IMU based pose estimation typically suffers from integration drift. This is caused by integrating the noisy and biased gyroscope measurements to obtain orientation changes and by using this for gravity-compensating the accelerometer measurements, which are then double integrated to obtain position changes [Kok16]. Orientation drift is often compensated for by additionally using magnetometers. These provide valuable orientation information in the case of a homogeneous magnetic field. However, the assumption concerning the global magnetic field is often violated, particularly in indoor environments [Lig16]. Therefore, recent research addressed the development of new sensor fusion methods, which can work without using magnetometer information; e.g., Miezal et al. [Mie16] showed that a combination of a redundant biomechanical model definition with biomechanical and kinematic constraints accounted for in an optimization-based state estimation method show lower orientation drift and higher biomechanical model error tolerance compared to the more classical kinematic chain and EKF based sensor fusion method. It was also shown that pairwise kinematic constraints can reduce drift at the joints, e.g., [Wen15, Fas17]. To obtain long-term stable global heading orientation estimation (i.e., transversal plane rotation), additional sensors (e.g., cameras [Ble09]) or scenario-dependent assumptions (e.g., a reset pose or walking on a straight line) can be exploited.

Translation drift can be reduced through so-called zero velocity updates at stationary points on the biomechanical model, a well-known concept from the field of Pedestrian Dead-Reckoning [Har13]; e.g., in [Mie17] a probabilistic kinematics-based ground contact estimation method using four contact points on an anatomically motivated foot model (see Fig. 1) was proposed and in [Ble17] it was integrated with different sensor fusion methods. The results show significant drift reduction for different types of locomotion, such as walking, running, and jumping. To obtain long-term stable global translation estimation, again, additional sensors, such as cameras [Ble09], ultrawideband or global positioning system (GPS) [Hol11, Kok15], can be used. Another area of research addresses methods for obtaining valid and reliable IMU-to-segment calibration parameters (see Fig. 1). State-of-the-art procedures are based on the user performing predefined static poses or functional movements, which make such a system less easy to use and can favor human-induced errors (cf. [Bou15]). An emerging field of research are self-calibration methods, which determine the calibration parameters from sensor measurements without prior knowledge or assumptions about the performed movements, e.g., [See14] proposes a method for two linked segments and [Tae16] proposes a promising proof-of-principle for an online-capable calibration correction and segment kinematics estimation method for the lower limbs.

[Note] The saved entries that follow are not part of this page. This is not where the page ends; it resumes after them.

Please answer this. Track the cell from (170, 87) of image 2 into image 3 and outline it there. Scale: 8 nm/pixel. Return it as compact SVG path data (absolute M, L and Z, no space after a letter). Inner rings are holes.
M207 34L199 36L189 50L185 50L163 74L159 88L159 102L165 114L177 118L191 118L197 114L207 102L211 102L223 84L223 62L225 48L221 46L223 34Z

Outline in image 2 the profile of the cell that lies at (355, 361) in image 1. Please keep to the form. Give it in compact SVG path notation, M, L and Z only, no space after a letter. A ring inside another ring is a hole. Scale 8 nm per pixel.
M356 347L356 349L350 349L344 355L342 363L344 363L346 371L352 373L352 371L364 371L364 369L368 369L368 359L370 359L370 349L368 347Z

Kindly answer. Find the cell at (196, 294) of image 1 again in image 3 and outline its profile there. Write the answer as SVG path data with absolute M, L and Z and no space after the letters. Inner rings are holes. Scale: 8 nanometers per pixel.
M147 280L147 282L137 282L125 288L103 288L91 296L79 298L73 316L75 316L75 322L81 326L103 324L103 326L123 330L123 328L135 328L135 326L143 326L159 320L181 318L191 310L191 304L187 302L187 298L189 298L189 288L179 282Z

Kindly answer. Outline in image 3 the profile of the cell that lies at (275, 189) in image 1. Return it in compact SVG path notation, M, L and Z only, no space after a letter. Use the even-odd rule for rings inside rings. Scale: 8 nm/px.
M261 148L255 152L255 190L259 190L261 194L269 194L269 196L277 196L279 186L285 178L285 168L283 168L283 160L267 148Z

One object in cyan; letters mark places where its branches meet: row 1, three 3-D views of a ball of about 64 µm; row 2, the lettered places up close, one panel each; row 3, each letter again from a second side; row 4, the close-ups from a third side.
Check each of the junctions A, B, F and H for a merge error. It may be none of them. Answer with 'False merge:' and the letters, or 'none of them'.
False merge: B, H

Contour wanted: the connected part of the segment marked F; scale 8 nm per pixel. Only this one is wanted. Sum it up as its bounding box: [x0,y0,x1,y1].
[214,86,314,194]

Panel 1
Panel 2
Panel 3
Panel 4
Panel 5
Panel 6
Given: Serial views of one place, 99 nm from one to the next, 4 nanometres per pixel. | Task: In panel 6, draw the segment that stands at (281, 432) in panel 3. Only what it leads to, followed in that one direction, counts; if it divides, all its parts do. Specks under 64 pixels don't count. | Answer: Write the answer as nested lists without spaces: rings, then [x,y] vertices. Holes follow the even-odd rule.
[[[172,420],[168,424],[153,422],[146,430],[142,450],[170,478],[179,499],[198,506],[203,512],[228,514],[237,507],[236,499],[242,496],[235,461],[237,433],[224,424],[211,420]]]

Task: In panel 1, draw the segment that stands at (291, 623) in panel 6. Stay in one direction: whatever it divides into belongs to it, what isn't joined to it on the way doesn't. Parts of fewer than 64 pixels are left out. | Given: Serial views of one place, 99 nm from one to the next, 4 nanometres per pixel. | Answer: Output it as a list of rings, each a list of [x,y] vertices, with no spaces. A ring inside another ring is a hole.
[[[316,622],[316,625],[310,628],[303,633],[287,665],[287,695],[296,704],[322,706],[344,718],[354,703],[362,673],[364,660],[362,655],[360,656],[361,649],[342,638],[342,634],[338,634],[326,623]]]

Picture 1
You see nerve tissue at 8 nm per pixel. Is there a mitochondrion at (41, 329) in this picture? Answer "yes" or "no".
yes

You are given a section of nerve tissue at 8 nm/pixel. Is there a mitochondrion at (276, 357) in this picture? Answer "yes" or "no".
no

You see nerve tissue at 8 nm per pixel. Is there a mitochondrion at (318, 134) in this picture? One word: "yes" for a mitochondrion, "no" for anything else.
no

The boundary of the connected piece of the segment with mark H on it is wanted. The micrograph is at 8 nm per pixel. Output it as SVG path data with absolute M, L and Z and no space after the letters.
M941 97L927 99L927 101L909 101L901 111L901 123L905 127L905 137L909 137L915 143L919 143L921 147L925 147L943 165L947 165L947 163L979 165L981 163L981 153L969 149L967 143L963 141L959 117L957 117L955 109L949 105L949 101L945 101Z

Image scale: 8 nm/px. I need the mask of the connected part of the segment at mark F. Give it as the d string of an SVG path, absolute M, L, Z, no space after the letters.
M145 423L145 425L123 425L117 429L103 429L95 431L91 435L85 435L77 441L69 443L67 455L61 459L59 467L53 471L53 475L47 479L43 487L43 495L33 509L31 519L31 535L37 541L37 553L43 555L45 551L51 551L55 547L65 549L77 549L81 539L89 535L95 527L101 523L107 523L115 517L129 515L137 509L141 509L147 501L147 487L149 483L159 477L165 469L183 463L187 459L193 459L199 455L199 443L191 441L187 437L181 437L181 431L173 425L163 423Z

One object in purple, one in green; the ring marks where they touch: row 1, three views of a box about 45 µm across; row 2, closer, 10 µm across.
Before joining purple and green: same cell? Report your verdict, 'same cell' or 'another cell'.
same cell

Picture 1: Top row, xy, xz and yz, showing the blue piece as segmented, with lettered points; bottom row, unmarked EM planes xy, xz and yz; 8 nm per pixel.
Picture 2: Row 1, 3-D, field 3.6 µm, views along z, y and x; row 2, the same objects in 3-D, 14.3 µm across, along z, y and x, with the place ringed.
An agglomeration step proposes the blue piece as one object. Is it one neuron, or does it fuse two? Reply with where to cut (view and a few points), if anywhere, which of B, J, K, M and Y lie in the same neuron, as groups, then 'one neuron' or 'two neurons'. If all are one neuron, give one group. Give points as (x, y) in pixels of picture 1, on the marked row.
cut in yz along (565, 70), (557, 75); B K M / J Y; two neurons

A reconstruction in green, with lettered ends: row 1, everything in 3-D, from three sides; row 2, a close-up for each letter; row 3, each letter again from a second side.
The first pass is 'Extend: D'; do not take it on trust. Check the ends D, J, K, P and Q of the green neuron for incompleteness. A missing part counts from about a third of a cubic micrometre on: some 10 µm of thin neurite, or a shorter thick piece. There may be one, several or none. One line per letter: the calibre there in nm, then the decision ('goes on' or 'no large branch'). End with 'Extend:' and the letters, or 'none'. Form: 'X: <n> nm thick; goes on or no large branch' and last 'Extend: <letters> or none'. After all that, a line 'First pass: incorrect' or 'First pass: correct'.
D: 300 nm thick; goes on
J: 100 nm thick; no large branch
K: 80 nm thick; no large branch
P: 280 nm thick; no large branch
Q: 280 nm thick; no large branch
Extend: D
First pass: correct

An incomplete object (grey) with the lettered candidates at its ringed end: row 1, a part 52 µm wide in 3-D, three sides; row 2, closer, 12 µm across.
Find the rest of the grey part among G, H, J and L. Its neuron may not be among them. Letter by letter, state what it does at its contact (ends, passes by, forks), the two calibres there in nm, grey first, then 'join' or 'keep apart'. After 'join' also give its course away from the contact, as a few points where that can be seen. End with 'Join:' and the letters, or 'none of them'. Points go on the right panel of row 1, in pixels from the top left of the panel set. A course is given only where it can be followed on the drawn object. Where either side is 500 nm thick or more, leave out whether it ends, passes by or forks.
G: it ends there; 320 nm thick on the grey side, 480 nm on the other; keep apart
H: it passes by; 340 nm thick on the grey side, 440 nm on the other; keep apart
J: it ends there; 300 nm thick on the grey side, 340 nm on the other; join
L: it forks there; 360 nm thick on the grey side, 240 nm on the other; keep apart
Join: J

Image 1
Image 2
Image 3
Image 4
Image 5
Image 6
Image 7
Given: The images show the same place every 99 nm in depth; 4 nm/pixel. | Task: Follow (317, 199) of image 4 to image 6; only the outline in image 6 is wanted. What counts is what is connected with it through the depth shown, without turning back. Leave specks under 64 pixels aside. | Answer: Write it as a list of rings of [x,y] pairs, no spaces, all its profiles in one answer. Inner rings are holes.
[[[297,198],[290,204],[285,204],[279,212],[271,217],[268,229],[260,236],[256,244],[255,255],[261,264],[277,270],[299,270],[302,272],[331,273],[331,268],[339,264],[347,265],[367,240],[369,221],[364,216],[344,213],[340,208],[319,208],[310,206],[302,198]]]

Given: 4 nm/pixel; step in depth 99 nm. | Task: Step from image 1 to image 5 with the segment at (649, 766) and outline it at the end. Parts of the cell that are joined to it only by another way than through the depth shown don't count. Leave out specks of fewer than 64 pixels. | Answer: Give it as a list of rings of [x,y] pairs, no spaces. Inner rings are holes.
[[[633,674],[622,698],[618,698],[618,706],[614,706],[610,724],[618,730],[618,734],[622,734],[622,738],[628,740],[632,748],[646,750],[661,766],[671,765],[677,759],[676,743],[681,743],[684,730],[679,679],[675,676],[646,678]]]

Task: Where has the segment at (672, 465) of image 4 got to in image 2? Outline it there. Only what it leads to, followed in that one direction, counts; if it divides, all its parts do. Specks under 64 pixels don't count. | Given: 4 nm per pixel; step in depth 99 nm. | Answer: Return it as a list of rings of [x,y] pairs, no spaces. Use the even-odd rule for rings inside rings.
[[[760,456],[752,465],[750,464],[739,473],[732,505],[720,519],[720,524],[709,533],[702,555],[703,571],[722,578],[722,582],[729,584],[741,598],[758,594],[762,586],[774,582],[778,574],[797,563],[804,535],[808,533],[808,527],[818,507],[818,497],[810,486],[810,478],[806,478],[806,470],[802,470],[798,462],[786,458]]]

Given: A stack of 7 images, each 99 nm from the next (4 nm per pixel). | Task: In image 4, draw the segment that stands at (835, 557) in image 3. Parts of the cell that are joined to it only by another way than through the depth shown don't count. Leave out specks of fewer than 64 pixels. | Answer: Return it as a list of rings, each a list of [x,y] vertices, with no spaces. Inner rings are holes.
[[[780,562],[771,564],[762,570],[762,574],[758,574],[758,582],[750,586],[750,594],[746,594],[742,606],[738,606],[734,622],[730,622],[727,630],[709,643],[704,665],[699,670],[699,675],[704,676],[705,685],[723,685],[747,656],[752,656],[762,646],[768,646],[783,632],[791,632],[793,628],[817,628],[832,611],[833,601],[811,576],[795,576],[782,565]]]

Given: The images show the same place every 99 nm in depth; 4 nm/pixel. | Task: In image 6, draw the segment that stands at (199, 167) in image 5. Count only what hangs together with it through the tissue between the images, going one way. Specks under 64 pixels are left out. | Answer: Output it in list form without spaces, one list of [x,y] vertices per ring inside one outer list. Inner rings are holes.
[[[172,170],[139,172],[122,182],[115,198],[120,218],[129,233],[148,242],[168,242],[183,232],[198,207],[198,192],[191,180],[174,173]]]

2.3 Potential Applications

IMU based 3D kinematics estimation enables the reconstruction of individual movement patterns and biomechanically interpretable data (such as joint ranges of motion, trajectories of joints or other anatomical landmarks, segment orientations, spatiotemporal locomotion parameters) in-field. This ability is useful for different application areas. Some popular examples together with the parameters of interest are summarized in the following:

  • Clinical movement analysis [Che16, Ble17]. In numerous areas of medicine, quantitative movement analysis, e.g., gait analysis, has proven effective in supporting assessments, diagnoses, and therapies. Here, a lightweight and easy-to-use wearable measurement system could support functional diagnostics and valid follow-up and documentation in everyday clinical practice.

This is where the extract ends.